Are you sure the code you pasted runs? The code you pasted above this should have returned an error since classif.xgboost isn't a regression learner. That might explain the blank canvas? If you do use a regression learner, you will still get an error due to not having enough unique values in the response. This will go away if you search a deeper space for the hyperparameters.

I guess this is a weird side-effect of using both interpolate and partial.dep.learn simultaneously (which is not intended), and we are lacking an arg check for this.

The docs state that interpolate is ignored if partial.dep.learn is used, so this shouldn't be a problem.

@eddelbuettel if you keep in mind that visualizing hyperparameter tuning effects is sort of like a "regression" problem, I think your issues will go away. We still have to learn a function, so we need enough data.

masongallo commented 8 years ago

Thanks @schiffner for fixing the tutorial! I completely forgot to submit a PR (I even wrote full examples).

(Unfortunately, I just found out that internally partial.dep.learn is not passed on correctly, so regardless what you specify a randomForest is fitted. I can do a PR to solve that.)

Thanks for catching! That was a silly typo. This should be a really quick fix. I should have some time early tmw to fix.
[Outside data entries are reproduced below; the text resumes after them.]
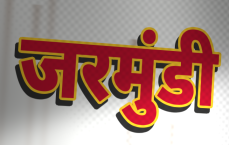
जरमुंडी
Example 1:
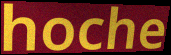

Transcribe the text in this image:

hoche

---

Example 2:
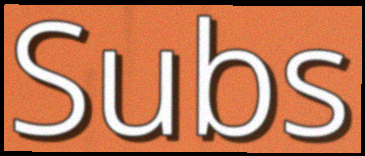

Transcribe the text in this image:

Subs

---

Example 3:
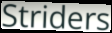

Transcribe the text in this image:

Striders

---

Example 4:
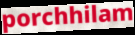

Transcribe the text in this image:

porchhilam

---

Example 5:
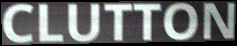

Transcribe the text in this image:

CLUTTON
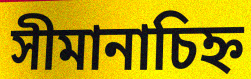
সীমানাচিহ্ন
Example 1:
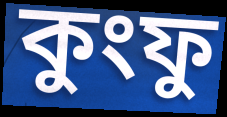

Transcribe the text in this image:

কুংফু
eddelbuettel commented 8 years ago

Are you sure the code you pasted runs?

Of course. I learned seven or eight posts ago about the required change and made it.

masongallo commented 8 years ago

Of course. I learned seven or eight posts ago about the required change and made it.
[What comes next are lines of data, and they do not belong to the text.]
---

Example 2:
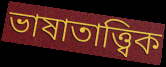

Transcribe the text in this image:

ভাষাতাত্ত্বিক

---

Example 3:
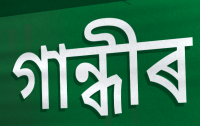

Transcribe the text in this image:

গান্ধীৰ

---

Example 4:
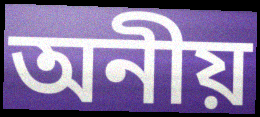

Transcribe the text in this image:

অনীয়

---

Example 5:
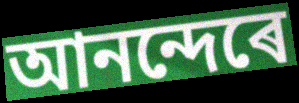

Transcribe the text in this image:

আনন্দেৰে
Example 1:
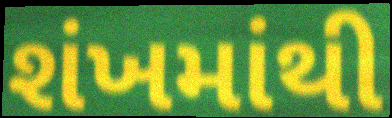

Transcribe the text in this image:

શંખમાંથી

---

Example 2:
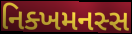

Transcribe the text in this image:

નિક્ખમનસ્સ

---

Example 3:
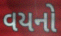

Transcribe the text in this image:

વયનો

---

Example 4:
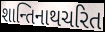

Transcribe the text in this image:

શાન્તિનાથચરિત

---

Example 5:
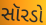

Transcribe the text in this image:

સૉરડો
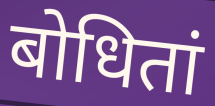
बोधितां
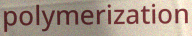
polymerization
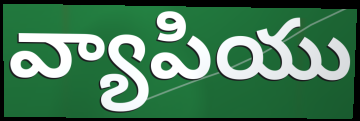
వ్యాపియు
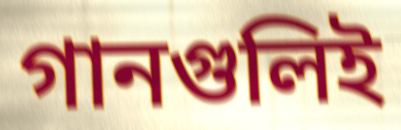
গানগুলিই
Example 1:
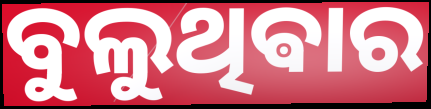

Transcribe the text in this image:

ବୁଲୁଥିଵାର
Great! The conversation wasn't perfectly clear to me, so I was just checking we're all on the same page. Let us know if you hit any other bumps-

eddelbuettel commented 8 years ago

I have. Your point on enough data for the response surface is a good one. I am still a little unclear about some outcomes where the resulting plot has less 'range' than the data. To be followed-up...
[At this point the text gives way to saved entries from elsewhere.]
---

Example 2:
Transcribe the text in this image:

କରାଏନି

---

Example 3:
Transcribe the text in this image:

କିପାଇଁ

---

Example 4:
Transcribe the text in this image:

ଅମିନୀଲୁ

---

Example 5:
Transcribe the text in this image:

schiffner commented 8 years ago

@MasonGallo : Thanks very much for the clarifications.

About the tutorial. I just went ahead and added an example because it was an easy 5-min thing to do. If you had already something planned out and written, please feel free to just replace the stuff I did.

I guess this is a weird side-effect of using both interpolate and partial.dep.learn simultaneously (which is not intended), and we are lacking an arg check for this.

The docs state that interpolate is ignored if partial.dep.learn is used, so this shouldn't be a problem.

I'm aware that the docs say this. To clarify what led me to believe that something strange is going on: I took @eddelbuettel 's example, replaced the partial.dep.learn with "reg.randomForest" and noticed that if I leave the interpolate learner in there I get a blank plot, while leaving it out gives a reasonable looking plot. I meant to investigate further yesterday, but ran out of time. Any clue what is happening?

set.seed(123)
plotHyperParsEffect(data,
                               x = "nrounds",
                               y = "eta",
                               z = "acc.test.mean",
                               plot.type = "heatmap",
                               interpolate = "regr.earth",
                               show.experiments = FALSE,
                               nested.agg = mean,
                               partial.dep.learn = "regr.randomForest")
set.seed(123)
plotHyperParsEffect(data,
                               x = "nrounds",
                               y = "eta",
                               z = "acc.test.mean",
                               plot.type = "heatmap",
                               show.experiments = FALSE,
                               nested.agg = mean,
                               partial.dep.learn = "regr.randomForest")
masongallo commented 8 years ago

Thanks @schiffner now I understand what's going on. This is not an intended usecase since we are essentially telling the plotting routine to interpolate the original but also asking for partial dependence.

To your point, we could just block this with arg check and make the language a bit stronger in the docs.

eddelbuettel commented 8 years ago

Ok, what I was trying to get to is now an issue in #1287. This may be behaviour 'as inteded', but it is a little hard to tell.

masongallo commented 8 years ago

Questions / issues discussed here are now merged.